## Items from a dataset
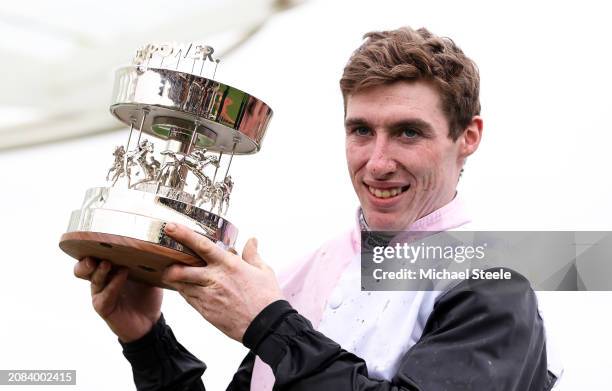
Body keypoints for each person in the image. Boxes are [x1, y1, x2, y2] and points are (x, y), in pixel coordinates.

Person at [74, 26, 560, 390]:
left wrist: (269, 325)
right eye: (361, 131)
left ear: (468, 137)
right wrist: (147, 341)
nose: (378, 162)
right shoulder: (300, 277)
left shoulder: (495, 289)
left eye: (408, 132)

## What you are asked to do
Determine the number of lines in the data that include the string "left". Only that number belongs in the answer.

## Exercise answer
4